:: Your goal ::
Return each line of the data below that contains the string "healthy".

:: Input ::
──────────────────────────────

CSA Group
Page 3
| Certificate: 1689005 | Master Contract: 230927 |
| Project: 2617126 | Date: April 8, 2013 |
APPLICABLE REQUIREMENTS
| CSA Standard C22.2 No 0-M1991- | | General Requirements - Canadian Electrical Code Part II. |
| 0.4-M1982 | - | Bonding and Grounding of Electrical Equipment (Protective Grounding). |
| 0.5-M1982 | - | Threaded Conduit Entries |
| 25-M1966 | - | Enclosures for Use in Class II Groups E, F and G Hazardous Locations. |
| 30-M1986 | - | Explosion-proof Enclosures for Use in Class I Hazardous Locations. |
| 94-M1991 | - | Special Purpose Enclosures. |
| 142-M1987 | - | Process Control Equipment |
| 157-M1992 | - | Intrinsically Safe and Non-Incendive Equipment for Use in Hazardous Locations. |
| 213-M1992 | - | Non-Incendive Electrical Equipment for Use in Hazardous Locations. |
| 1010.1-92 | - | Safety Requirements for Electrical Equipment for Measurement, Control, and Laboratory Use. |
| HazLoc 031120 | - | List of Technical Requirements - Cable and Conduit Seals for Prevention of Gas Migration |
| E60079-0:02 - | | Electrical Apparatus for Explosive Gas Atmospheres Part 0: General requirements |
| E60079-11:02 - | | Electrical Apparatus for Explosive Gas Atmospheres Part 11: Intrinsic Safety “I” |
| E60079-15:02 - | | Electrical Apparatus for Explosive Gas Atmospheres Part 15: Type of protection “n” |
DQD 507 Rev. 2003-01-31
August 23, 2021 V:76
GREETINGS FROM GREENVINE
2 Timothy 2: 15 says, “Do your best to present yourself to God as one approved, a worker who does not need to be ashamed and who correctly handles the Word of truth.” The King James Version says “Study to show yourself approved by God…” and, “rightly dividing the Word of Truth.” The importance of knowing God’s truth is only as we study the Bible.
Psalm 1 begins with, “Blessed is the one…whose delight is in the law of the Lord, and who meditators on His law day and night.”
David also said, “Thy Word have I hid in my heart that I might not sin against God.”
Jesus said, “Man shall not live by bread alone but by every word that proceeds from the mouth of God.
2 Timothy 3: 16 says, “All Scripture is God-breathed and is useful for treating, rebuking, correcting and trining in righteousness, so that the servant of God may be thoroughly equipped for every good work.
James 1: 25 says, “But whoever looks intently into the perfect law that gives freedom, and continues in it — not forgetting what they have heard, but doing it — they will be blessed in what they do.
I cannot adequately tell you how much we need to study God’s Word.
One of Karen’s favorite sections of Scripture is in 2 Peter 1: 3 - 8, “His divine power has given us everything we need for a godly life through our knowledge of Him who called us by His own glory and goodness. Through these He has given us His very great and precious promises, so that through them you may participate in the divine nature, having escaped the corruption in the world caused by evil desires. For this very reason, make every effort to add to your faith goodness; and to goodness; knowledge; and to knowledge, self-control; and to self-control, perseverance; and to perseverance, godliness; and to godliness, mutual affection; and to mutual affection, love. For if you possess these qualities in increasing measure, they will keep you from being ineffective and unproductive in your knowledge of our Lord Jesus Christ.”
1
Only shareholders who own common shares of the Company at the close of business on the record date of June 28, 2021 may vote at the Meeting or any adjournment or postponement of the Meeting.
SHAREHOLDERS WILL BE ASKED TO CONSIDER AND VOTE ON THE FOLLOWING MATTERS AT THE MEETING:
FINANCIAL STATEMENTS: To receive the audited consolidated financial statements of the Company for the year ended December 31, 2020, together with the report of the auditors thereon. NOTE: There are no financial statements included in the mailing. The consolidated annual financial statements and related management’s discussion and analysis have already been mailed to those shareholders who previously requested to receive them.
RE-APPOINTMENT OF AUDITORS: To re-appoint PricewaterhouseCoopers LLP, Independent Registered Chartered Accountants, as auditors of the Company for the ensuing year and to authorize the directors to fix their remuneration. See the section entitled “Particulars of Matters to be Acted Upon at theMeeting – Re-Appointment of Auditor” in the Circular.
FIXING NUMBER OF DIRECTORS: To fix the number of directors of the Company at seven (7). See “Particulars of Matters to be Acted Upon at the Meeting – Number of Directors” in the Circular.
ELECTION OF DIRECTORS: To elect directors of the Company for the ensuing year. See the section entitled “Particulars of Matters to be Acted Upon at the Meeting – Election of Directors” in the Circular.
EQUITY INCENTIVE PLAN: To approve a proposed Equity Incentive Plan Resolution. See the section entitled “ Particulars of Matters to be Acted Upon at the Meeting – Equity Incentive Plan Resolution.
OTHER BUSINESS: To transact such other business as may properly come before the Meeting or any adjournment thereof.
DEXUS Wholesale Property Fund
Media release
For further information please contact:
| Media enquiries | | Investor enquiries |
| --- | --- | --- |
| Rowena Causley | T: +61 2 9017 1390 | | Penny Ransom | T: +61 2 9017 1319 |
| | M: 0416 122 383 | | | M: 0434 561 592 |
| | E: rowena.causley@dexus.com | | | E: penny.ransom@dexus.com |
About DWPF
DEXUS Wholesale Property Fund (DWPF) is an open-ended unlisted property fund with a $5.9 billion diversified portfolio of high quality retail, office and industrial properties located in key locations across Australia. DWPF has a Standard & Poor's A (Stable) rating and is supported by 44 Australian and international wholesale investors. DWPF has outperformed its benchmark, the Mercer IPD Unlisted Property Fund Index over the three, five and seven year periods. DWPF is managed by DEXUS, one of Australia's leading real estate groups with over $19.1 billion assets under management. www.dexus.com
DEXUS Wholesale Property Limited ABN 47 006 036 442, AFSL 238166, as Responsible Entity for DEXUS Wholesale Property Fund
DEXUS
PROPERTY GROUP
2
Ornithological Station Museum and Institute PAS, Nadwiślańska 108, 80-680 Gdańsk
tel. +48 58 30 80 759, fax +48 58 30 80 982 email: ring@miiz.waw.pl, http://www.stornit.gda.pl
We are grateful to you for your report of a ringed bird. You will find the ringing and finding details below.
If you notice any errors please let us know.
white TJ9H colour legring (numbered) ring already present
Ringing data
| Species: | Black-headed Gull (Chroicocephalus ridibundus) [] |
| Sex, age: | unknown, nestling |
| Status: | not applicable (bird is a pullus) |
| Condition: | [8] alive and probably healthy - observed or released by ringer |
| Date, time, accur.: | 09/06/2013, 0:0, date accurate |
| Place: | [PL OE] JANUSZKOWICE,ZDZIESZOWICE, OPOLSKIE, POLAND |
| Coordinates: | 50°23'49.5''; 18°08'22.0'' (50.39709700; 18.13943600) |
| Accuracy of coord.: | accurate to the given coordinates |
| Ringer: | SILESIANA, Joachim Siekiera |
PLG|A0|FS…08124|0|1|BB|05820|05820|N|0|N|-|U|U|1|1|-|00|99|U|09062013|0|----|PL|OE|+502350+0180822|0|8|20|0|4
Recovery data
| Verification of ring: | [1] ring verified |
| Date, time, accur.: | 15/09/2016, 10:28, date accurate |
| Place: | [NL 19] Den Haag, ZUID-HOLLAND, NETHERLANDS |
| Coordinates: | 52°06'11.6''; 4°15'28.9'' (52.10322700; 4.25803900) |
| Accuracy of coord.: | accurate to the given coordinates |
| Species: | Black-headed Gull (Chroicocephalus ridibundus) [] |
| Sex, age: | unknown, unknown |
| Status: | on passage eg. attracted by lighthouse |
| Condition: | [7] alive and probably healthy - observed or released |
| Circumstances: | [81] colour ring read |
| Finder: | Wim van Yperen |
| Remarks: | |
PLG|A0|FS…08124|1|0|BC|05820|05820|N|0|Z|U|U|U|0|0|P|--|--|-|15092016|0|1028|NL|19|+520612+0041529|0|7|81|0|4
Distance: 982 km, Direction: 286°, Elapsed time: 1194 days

──────────────────────────────

:: Response area ::
| Condition: | [8] alive and probably healthy - observed or released by ringer |
| Condition: | [7] alive and probably healthy - observed or released |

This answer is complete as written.